#### SELECTED PASSAGE:
──────────────────────────────

Extravagant notions.—In many localities I found an impression prevailing among the negroes that some great change was going to take place about Christmas. Feeling uneasy in their present condition, they indulged in the expectation that government intended to make some further provision for their future welfare, especially by ordering distributions of land among them. To counteract this expectation, which had a tendency to interfere seriously with the making of contracts for the next season, it was considered necessary to send military officers, and especially agents of the Freedmen's Bureau, among them, who, by administering sound advice and spreading correct information, would induce them to suit their conduct to their actual circumstances. While in the south I heard of many instances in which this measure had the desired effect, and it is to be expected that the effect was uniformly good wherever judicious officers were so employed.

Impressions like the above are very apt to spread among the negroes, for the reason that they ardently desire to become freeholders. In the independent possession of landed property they see the consummation of their deliverance. However mistaken their notions may be in other respects, it must be admitted that this instinct is correct.

Relations between the two races.—There are whites in the south who profess great kindness for the negro. Many of them are, no doubt, sincere in what they say. But as to the feelings of the masses, it is hardly necessary to add anything to what I have already stated. I have heard it asserted that the negroes also cherish feelings of hostility to the whites. Taking this as a general assertion, I am satisfied that it is incorrect. The negroes do not trust their late masters because they do not feel their freedom sufficiently assured. Many of them may harbor feelings of resentment towards those who now ill-treat and persecute them, but as they practiced no revenge after their emancipation for wrongs suffered while in slavery, so their present resentments are likely to cease as soon as the persecution ceases. If the persecution and the denial of their rights as freemen continue, the resentments growing out of them will continue and spread. The negro is constitutionally docile and eminently good-natured. Instances of the most touching attachment of freedmen to their old masters and mistresses have come to my notice. To a white man whom they believe to be sincerely their friend they cling with greater affection even than to one of their own race. By some northern speculators their confidence has been sadly abused. Nevertheless, the trust they place in persons coming from the north, or in any way connected with the government, is most childlike and unbounded. There may be individual exceptions, but I am sure they are not numerous. Those who enjoy their confidence enjoy also their affection. Centuries of slavery have not been sufficient to make them the enemies of the white race. If in the future a feeling of mutual hostility should develop itself between the races, it will probably not be the fault of those who have shown such an inexhaustible patience under the most adverse and trying circumstances.

──────────────────────────────

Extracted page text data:
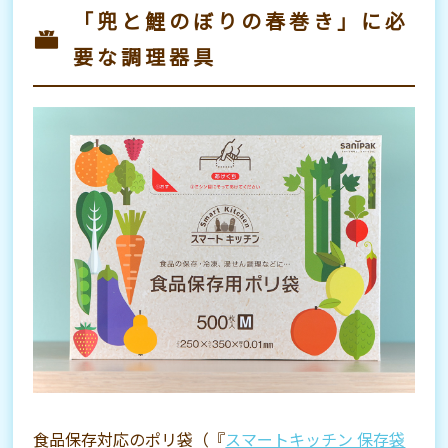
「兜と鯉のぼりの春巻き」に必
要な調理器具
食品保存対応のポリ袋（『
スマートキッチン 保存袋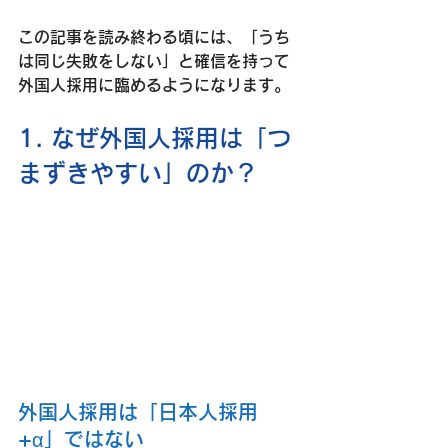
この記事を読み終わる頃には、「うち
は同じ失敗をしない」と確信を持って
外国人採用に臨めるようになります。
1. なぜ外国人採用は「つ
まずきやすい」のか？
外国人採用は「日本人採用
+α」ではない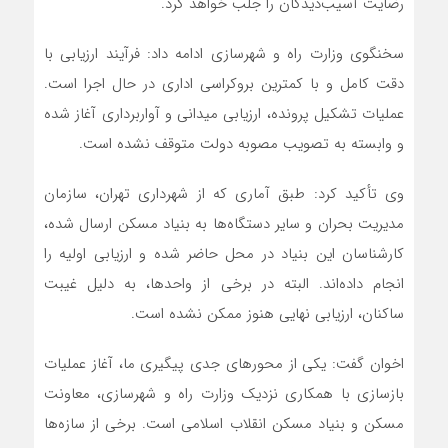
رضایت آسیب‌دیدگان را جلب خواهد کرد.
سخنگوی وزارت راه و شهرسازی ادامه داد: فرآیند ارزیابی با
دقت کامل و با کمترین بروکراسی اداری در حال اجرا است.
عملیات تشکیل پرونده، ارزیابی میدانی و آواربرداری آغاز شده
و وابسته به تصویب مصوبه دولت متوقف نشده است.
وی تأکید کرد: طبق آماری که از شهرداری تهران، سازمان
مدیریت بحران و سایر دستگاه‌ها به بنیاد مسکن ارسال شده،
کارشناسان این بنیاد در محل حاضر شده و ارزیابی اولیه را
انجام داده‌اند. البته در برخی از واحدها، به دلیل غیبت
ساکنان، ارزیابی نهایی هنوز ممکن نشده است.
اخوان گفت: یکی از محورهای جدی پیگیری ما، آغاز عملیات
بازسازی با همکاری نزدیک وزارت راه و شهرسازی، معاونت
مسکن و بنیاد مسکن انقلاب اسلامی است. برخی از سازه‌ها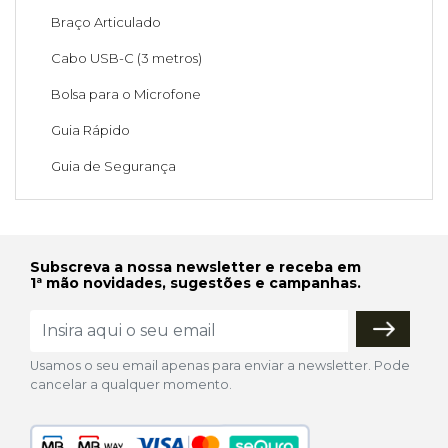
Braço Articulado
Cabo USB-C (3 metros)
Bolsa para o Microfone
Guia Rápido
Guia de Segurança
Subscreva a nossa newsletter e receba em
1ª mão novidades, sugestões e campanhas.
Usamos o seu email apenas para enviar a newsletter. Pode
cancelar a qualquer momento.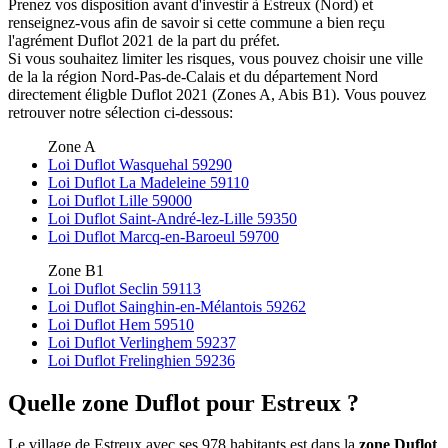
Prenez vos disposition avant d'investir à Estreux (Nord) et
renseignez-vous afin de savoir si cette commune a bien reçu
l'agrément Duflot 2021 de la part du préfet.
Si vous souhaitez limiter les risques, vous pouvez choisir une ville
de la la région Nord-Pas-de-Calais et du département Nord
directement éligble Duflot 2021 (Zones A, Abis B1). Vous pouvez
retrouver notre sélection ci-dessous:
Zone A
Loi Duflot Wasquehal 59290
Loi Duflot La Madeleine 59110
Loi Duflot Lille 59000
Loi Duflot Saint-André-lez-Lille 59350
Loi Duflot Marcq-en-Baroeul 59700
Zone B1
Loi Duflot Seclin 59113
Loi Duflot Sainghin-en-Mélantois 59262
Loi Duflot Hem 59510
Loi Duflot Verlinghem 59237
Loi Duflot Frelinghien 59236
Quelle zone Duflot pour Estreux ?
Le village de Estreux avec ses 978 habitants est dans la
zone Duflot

──────────────────────────────

#### WORK INSTRUCTION:
Carry on the passage about the freedmen and their relations with the whites of the South, starting right after its final sentence. These records have no role in this work.

#### TASK OUTPUT:
In some places that I visited I found apprehensions entertained by whites of impending negro insurrections. Whenever our military commanders found it expedient to subject the statements made to that effect by whites to close investigation, they uniformly found them unwarranted by fact. In many instances there were just reasons for supposing that such apprehensions were industriously spread for the purpose of serving as an excuse for further persecution. In the papers annexed to this report you will find testimony supporting this statement. The negro is easily led; he is always inclined to follow the advice of those he trusts. I do, therefore, not consider a negro insurrection probable as long as the freedmen are under the direct protection of the government, and may hope to see their grievances redressed without resorting to the extreme means of self-protection. There would, perhaps, be danger of insurrections if the government should withdraw its protection from them, and if, against an attempt on the part of the whites to reduce them to something like their former condition, they should find themselves thrown back upon their own resources. Of this contingency I shall speak below.

Education.—That the negroes should have come out of slavery as an ignorant class is not surprising when we consider that it was a penal offence to teach them while they were in slavery; but their eager desire to learn, and the alacrity and success with which they avail themselves of every facility offered to them in that respect, has become a matter of notoriety. The statistics of the Freedmen's Bureau show to what extent such facilities have been offered and what results have been attained. As far as my information goes, these results are most encouraging for the future.

PROSPECTIVE—THE REACTIONARY TENDENCY.

I stated above that, in my opinion, the solution of the social problem in the south did not depend upon the capacity and conduct of the negro alone, but in the same measure upon the ideas and feelings entertained and acted upon by the whites. What their ideas and feelings were while under my observation, and how they affected the contact of the two races, I have already set forth. The question arises, what policy will be adopted by the "ruling class" when all restraint imposed upon them by the military power of the national government is withdrawn, and they are left free to regulate matters according to their own tastes? It would be presumptuous to speak of the future with absolute certainty; but it may safely be assumed that the same causes will always tend to produce the same effects. As long as a majority of the southern people believe that "the negro will not work without physical compulsion," and that "the blacks at large belong to the whites at large," that belief will tend to produce a system of coercion, the enforcement of which will be aided by the hostile feeling against the negro now prevailing among the whites, and by the general spirit of violence which in the south was fostered by the influence slavery exercised upon the popular character. It is, indeed, not probable that a general attempt will be made to restore slavery in its old form, on account of the barriers which such an attempt would find in its way; but there are systems intermediate between slavery as it formerly existed in the south, and free labor as it exists in the north, but more nearly related to the former than to the latter, the introduction of which will be attempted. I have already noticed some movements in that direction, which were made under the very eyes of our military authorities, and of which the Opelousas and St. Landry ordinances were the most significant. Other things of more recent date, such as the new negro code submitted by a committee to the legislature of South Carolina, are before the country. They have all the same tendency, because they all spring from the same cause.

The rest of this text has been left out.